▶ Aim of the exercise
Copy every line of text in each of the entries below, word for word and in the same order.

▶ Data section
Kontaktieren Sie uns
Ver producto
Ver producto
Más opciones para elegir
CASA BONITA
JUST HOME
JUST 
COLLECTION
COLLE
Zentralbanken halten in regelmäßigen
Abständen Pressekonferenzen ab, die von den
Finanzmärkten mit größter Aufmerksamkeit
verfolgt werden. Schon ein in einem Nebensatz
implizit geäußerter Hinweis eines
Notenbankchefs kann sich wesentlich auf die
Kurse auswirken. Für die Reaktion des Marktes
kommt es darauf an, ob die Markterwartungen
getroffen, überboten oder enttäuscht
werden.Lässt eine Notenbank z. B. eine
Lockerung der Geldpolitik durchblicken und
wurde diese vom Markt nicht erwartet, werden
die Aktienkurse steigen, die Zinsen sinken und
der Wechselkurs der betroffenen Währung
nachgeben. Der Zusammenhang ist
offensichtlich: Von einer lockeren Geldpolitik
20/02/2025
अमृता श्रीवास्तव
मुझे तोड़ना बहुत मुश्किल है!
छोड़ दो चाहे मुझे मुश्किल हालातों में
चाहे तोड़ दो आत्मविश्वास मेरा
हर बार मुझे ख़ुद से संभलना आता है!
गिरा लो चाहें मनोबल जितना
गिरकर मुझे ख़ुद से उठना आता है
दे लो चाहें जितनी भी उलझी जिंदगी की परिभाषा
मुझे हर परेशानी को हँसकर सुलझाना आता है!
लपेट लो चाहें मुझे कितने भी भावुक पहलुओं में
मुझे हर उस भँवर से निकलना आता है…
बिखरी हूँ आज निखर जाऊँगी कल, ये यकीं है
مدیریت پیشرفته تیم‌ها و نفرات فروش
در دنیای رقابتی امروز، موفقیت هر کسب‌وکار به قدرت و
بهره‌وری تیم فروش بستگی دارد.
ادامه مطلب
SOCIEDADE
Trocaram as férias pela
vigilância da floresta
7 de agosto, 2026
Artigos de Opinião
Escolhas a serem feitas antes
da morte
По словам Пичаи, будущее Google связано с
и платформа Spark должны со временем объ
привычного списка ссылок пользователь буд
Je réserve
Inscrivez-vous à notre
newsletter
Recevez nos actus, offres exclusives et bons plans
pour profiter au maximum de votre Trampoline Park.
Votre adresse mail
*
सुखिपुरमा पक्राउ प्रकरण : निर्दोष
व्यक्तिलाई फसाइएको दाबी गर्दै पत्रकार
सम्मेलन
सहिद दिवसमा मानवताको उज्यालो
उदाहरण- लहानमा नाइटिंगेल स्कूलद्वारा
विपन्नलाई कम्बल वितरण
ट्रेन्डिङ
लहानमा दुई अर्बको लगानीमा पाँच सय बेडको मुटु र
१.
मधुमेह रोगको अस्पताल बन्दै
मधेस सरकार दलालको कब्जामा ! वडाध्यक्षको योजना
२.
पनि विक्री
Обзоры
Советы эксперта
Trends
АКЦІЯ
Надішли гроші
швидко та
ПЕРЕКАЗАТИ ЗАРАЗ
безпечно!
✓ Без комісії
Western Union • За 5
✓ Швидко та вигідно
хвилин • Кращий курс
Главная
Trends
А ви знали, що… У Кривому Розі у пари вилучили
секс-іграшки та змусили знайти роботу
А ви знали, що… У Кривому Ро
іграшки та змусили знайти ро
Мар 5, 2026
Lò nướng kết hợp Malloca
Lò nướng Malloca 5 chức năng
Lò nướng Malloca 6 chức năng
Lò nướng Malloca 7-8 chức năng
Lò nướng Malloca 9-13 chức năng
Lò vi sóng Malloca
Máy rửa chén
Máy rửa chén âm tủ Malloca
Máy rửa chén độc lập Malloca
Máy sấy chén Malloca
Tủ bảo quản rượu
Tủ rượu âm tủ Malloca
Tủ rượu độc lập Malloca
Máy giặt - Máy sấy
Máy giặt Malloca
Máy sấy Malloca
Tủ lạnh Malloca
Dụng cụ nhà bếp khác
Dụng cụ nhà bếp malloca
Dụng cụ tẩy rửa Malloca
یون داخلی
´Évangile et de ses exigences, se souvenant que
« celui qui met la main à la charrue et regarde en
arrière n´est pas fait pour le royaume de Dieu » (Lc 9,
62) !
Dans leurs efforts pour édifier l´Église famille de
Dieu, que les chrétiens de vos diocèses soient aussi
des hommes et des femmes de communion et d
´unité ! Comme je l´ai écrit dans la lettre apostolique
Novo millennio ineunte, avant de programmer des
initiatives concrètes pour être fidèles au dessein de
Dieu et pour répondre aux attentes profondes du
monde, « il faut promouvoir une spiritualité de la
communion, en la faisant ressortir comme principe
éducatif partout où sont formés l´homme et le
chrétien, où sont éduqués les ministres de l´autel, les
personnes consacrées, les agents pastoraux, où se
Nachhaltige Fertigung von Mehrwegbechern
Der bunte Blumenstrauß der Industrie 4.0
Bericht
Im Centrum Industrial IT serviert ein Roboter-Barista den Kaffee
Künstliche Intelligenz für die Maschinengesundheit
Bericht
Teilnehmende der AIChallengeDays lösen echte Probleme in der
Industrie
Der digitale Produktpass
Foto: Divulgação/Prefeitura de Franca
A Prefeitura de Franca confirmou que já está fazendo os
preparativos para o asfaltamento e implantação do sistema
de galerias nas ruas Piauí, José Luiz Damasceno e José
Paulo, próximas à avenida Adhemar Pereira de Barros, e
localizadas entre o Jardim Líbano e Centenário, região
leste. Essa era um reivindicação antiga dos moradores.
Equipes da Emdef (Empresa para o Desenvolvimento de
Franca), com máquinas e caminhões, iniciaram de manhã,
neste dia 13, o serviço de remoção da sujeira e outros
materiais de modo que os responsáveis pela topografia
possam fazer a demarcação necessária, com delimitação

▶ Answer to this exercise
Kontaktieren Sie uns
Ver producto
Ver producto
Más opciones para elegir
CASA BONITA
JUST HOME
JUST 
COLLECTION
COLLE
Zentralbanken halten in regelmäßigen
Abständen Pressekonferenzen ab, die von den
Finanzmärkten mit größter Aufmerksamkeit
verfolgt werden. Schon ein in einem Nebensatz
implizit geäußerter Hinweis eines
Notenbankchefs kann sich wesentlich auf die
Kurse auswirken. Für die Reaktion des Marktes
kommt es darauf an, ob die Markterwartungen
getroffen, überboten oder enttäuscht
werden.Lässt eine Notenbank z. B. eine
Lockerung der Geldpolitik durchblicken und
wurde diese vom Markt nicht erwartet, werden
die Aktienkurse steigen, die Zinsen sinken und
der Wechselkurs der betroffenen Währung
nachgeben. Der Zusammenhang ist
offensichtlich: Von einer lockeren Geldpolitik
20/02/2025
अमृता श्रीवास्तव
मुझे तोड़ना बहुत मुश्किल है!
छोड़ दो चाहे मुझे मुश्किल हालातों में
चाहे तोड़ दो आत्मविश्वास मेरा
हर बार मुझे ख़ुद से संभलना आता है!
गिरा लो चाहें मनोबल जितना
गिरकर मुझे ख़ुद से उठना आता है
दे लो चाहें जितनी भी उलझी जिंदगी की परिभाषा
मुझे हर परेशानी को हँसकर सुलझाना आता है!
लपेट लो चाहें मुझे कितने भी भावुक पहलुओं में
मुझे हर उस भँवर से निकलना आता है…
बिखरी हूँ आज निखर जाऊँगी कल, ये यकीं है
مدیریت پیشرفته تیم‌ها و نفرات فروش
در دنیای رقابتی امروز، موفقیت هر کسب‌وکار به قدرت و
بهره‌وری تیم فروش بستگی دارد.
ادامه مطلب
SOCIEDADE
Trocaram as férias pela
vigilância da floresta
7 de agosto, 2026
Artigos de Opinião
Escolhas a serem feitas antes
da morte
По словам Пичаи, будущее Google связано с
и платформа Spark должны со временем объ
привычного списка ссылок пользователь буд
Je réserve
Inscrivez-vous à notre
newsletter
Recevez nos actus, offres exclusives et bons plans
pour profiter au maximum de votre Trampoline Park.
Votre adresse mail
*
सुखिपुरमा पक्राउ प्रकरण : निर्दोष
व्यक्तिलाई फसाइएको दाबी गर्दै पत्रकार
सम्मेलन
सहिद दिवसमा मानवताको उज्यालो
उदाहरण- लहानमा नाइटिंगेल स्कूलद्वारा
विपन्नलाई कम्बल वितरण
ट्रेन्डिङ
लहानमा दुई अर्बको लगानीमा पाँच सय बेडको मुटु र
१.
मधुमेह रोगको अस्पताल बन्दै
मधेस सरकार दलालको कब्जामा ! वडाध्यक्षको योजना
२.
पनि विक्री
Обзоры
Советы эксперта
Trends
АКЦІЯ
Надішли гроші
швидко та
ПЕРЕКАЗАТИ ЗАРАЗ
безпечно!
✓ Без комісії
Western Union • За 5
✓ Швидко та вигідно
хвилин • Кращий курс
Главная
Trends
А ви знали, що… У Кривому Розі у пари вилучили
секс-іграшки та змусили знайти роботу
А ви знали, що… У Кривому Ро
іграшки та змусили знайти ро
Мар 5, 2026
Lò nướng kết hợp Malloca
Lò nướng Malloca 5 chức năng
Lò nướng Malloca 6 chức năng
Lò nướng Malloca 7-8 chức năng
Lò nướng Malloca 9-13 chức năng
Lò vi sóng Malloca
Máy rửa chén
Máy rửa chén âm tủ Malloca
Máy rửa chén độc lập Malloca
Máy sấy chén Malloca
Tủ bảo quản rượu
Tủ rượu âm tủ Malloca
Tủ rượu độc lập Malloca
Máy giặt - Máy sấy
Máy giặt Malloca
Máy sấy Malloca
Tủ lạnh Malloca
Dụng cụ nhà bếp khác
Dụng cụ nhà bếp malloca
Dụng cụ tẩy rửa Malloca
یون داخلی
´Évangile et de ses exigences, se souvenant que
« celui qui met la main à la charrue et regarde en
arrière n´est pas fait pour le royaume de Dieu » (Lc 9,
62) !
Dans leurs efforts pour édifier l´Église famille de
Dieu, que les chrétiens de vos diocèses soient aussi
des hommes et des femmes de communion et d
´unité ! Comme je l´ai écrit dans la lettre apostolique
Novo millennio ineunte, avant de programmer des
initiatives concrètes pour être fidèles au dessein de
Dieu et pour répondre aux attentes profondes du
monde, « il faut promouvoir une spiritualité de la
communion, en la faisant ressortir comme principe
éducatif partout où sont formés l´homme et le
chrétien, où sont éduqués les ministres de l´autel, les
personnes consacrées, les agents pastoraux, où se
Nachhaltige Fertigung von Mehrwegbechern
Der bunte Blumenstrauß der Industrie 4.0
Bericht
Im Centrum Industrial IT serviert ein Roboter-Barista den Kaffee
Künstliche Intelligenz für die Maschinengesundheit
Bericht
Teilnehmende der AIChallengeDays lösen echte Probleme in der
Industrie
Der digitale Produktpass
Foto: Divulgação/Prefeitura de Franca
A Prefeitura de Franca confirmou que já está fazendo os
preparativos para o asfaltamento e implantação do sistema
de galerias nas ruas Piauí, José Luiz Damasceno e José
Paulo, próximas à avenida Adhemar Pereira de Barros, e
localizadas entre o Jardim Líbano e Centenário, região
leste. Essa era um reivindicação antiga dos moradores.
Equipes da Emdef (Empresa para o Desenvolvimento de
Franca), com máquinas e caminhões, iniciaram de manhã,
neste dia 13, o serviço de remoção da sujeira e outros
materiais de modo que os responsáveis pela topografia
possam fazer a demarcação necessária, com delimitação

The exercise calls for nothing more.